Lexington, KY - On warm summer nights, before I go up to bed, I go out the back door, walk around to the front of the house and stand for a few minutes. Our street is a cul-de-sac and at that hour I seldom see a car or a walker. I can hear night sounds of insects and the low hum of city traffic, but otherwise all is quiet.
People who come to live on this street of mostly modest houses usually stay for a long time. We have been here a quarter of a century and are nowhere near being the senior residents. It's a good place. Often when someone hears where we live they say, "Oh, yes," or "I love that street."
It's hard for me to put into words why I do these late night outings. Part of it may be that, like a kid, I want to put off going to bed. But mostly, I believe I go out and stand in the quiet darkness to breathe a soul-full of ambient grace.
On this street we know each other and in time of need can count on neighbors. There are inevitable troubles -
goodbyes, disagreements, family squabbles, divorce and what I can only describe as occasional lunacies. There have been tragedies, untimely deaths, but the inherent kindness of our common life transcends even the hardest times.
This is the story of that sort of kindness, first from our neighbors, but most important, in the end from another community, the church.
On one night walk, a little less quiet, I could hear music as the Oktoberfest at the nearby Catholic cathedral wound down. I saw someone standing a few doors away. I knew her and her situation: a teenager who used to live near us with her father and younger sister. She was looking at her former home, the place where she last knew happiness, now dark and vacant. When she saw me she approached and came inside to talk a little, but mainly just to be with us for a while.
A couple of months before, I was up early on a Saturday morning. As I opened the shutters I saw the girls' father watering their front yard.
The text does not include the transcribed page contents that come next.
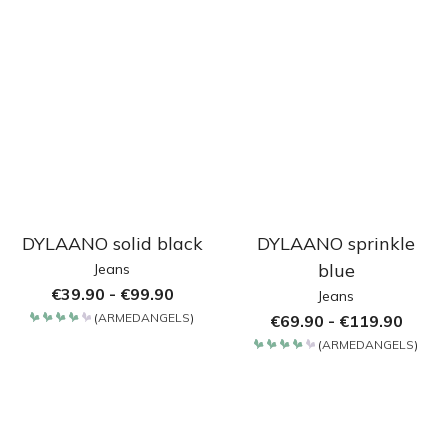
von 5
DYLAANO solid black
DYLAANO sprinkle
blue
Jeans
€
39.90
-
€
99.90
Jeans
(
ARMEDANGELS
)
€
69.90
-
€
119.90
Bewertet
mit
(
ARMEDANGELS
)
4.2
Bewertet
von 5
mit
4.2
von 5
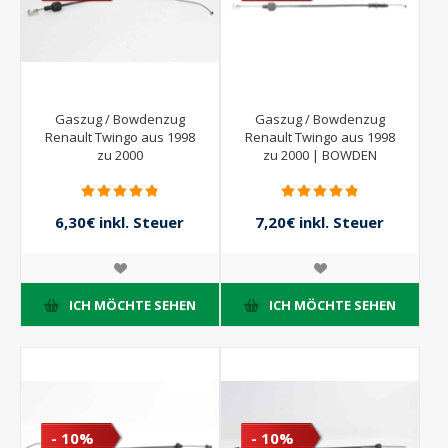
Gaszug / Bowdenzug
Gaszug / Bowdenzug
Renault Twingo aus 1998
Renault Twingo aus 1998
zu 2000
zu 2000 | BOWDEN
6,30€ inkl. Steuer
7,20€ inkl. Steuer
7,00€ inkl. Steuer
8,00€ inkl. Steuer
ICH MÖCHTE SEHEN
ICH MÖCHTE SEHEN
- 10%
- 10%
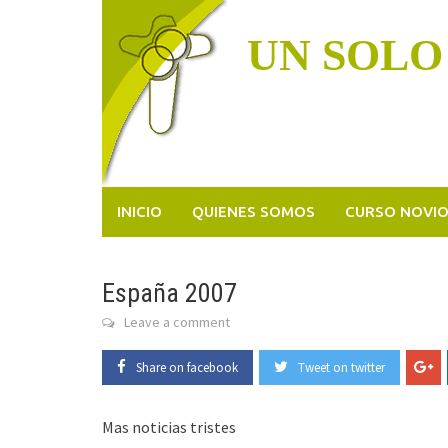
Skip
to
UN SOLO
content
INICIO
QUIENES SOMOS
CURSO NOVI
España 2007
Leave a comment
Share on facebook
Tweet on twitter
Mas noticias tristes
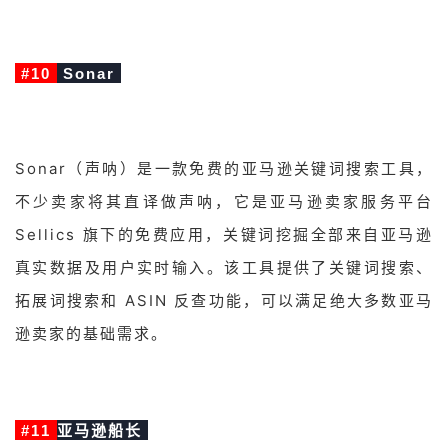
#10
Sonar
Sonar（声呐）是一款免费的亚马逊关键词搜索工具，
不少卖家将其直译做声呐，它是亚马逊卖家服务平台
Sellics 旗下的免费应用，关键词挖掘全部来自亚马逊
真实数据及用户实时输入。该工具提供了关键词搜索、
拓展词搜索和 ASIN 反查功能，可以满足绝大多数亚马
逊卖家的基础需求。
#11
亚马逊船长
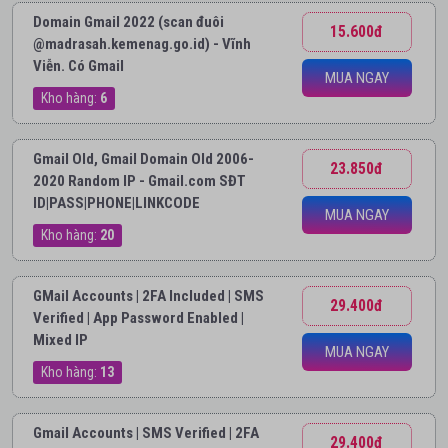
Domain Gmail 2022 (scan đuôi
15.600đ
@madrasah.kemenag.go.id) - Vĩnh
Viễn. Có Gmail
MUA NGAY
Kho hàng:
6
Gmail Old, Gmail Domain Old 2006-
23.850đ
2020 Random IP - Gmail.com SĐT
ID|PASS|PHONE|LINKCODE
MUA NGAY
Kho hàng:
20
GMail Accounts | 2FA Included | SMS
29.400đ
Verified | App Password Enabled |
Mixed IP
MUA NGAY
Kho hàng:
13
Gmail Accounts | SMS Verified | 2FA
29.400đ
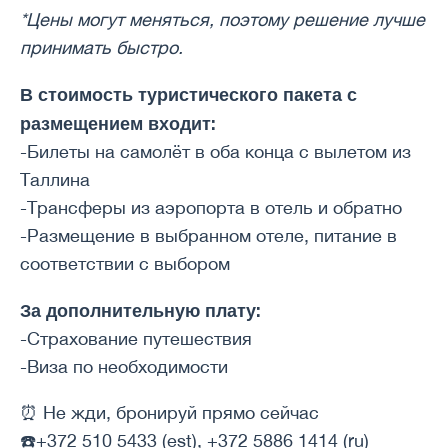
*Цены могут меняться, поэтому решение лучше
принимать быстро.
В стоимость туристического пакета с
размещением входит:
-Билеты на самолёт в оба конца с вылетом из
Таллина
-Трансферы из аэропорта в отель и обратно
-Размещение в выбранном отеле, питание в
соответствии с выбором
За дополнительную плату:
-Страхование путешествия
-Виза по необходимости
⏰ Не жди, бронируй прямо сейчас
☎️+372 510 5433 (est), +372 5886 1414 (ru)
It was a dry time. My wife and I ran some errands later that morning, and when we returned there was a fire department EMT unit in front of our neighbors' house. The girls were in the front yard weeping. Their father had suffered a heart attack. My wife and I joined the neighbors gathered, ready to help any way we could. By noon their father was dead.`
The girls stayed with friends in the following weeks, their grandparents too elderly to care for them and all other family living hundreds of miles away. Could there be some way they could stay in the city that they knew? Various plans were considered and put aside. And then someone who knew the girls and their father at church stepped forward. I know her, have known her since she and my daughter became friends in the second grade. She is a successful professional woman, unmarried and used to living alone, but her heart went out to the girls, and she invited them into her home to share her life with them.
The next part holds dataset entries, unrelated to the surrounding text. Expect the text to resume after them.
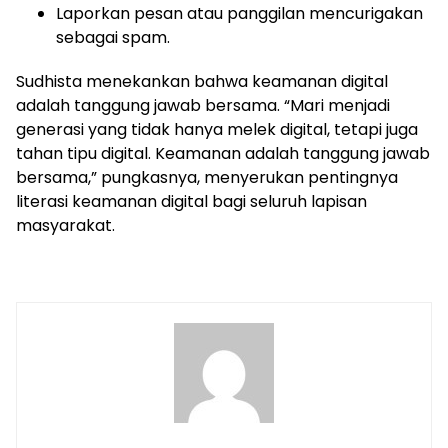
Laporkan pesan atau panggilan mencurigakan
sebagai spam.
Sudhista menekankan bahwa keamanan digital
adalah tanggung jawab bersama. “Mari menjadi
generasi yang tidak hanya melek digital, tetapi juga
tahan tipu digital. Keamanan adalah tanggung jawab
bersama,” pungkasnya, menyerukan pentingnya
literasi keamanan digital bagi seluruh lapisan
masyarakat.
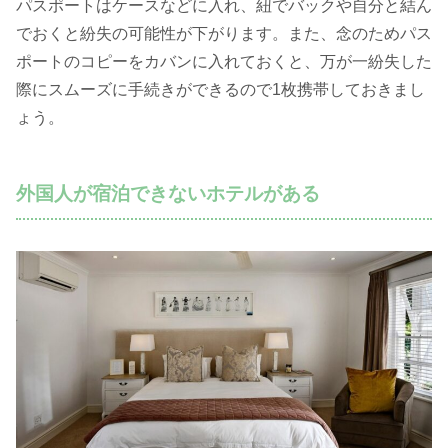
パスポートはケースなどに入れ、紐でバックや自分と結ん
でおくと紛失の可能性が下がります。また、念のためパス
ポートのコピーをカバンに入れておくと、万が一紛失した
際にスムーズに手続きができるので1枚携帯しておきまし
ょう。
外国人が宿泊できないホテルがある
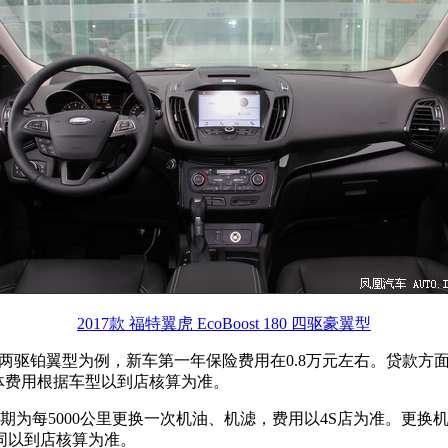
2017款 福特翼虎 EcoBoost 180 四驱豪翼型
ost 180 两驱铂翼型为例，新车第一年保险费用在0.8万元左右。贷
具体费用根据车型以到店核算为准。
期为每5000公里更换一次机油、机滤，费用以4S店为准。更
同以到店核算为准。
In the months that passed, times were not always easy, for everyone was in unfamiliar territory. We prayed for them daily. And it appears that in the end all will be well. Taking in the two girls was a brave thing to do, an act of loving kindness that bears strong witness to the meaning of the greatest commandments as Jesus taught them -
to love God with all your heart and with all your soul and with all your mind, and to love your neighbor as yourself.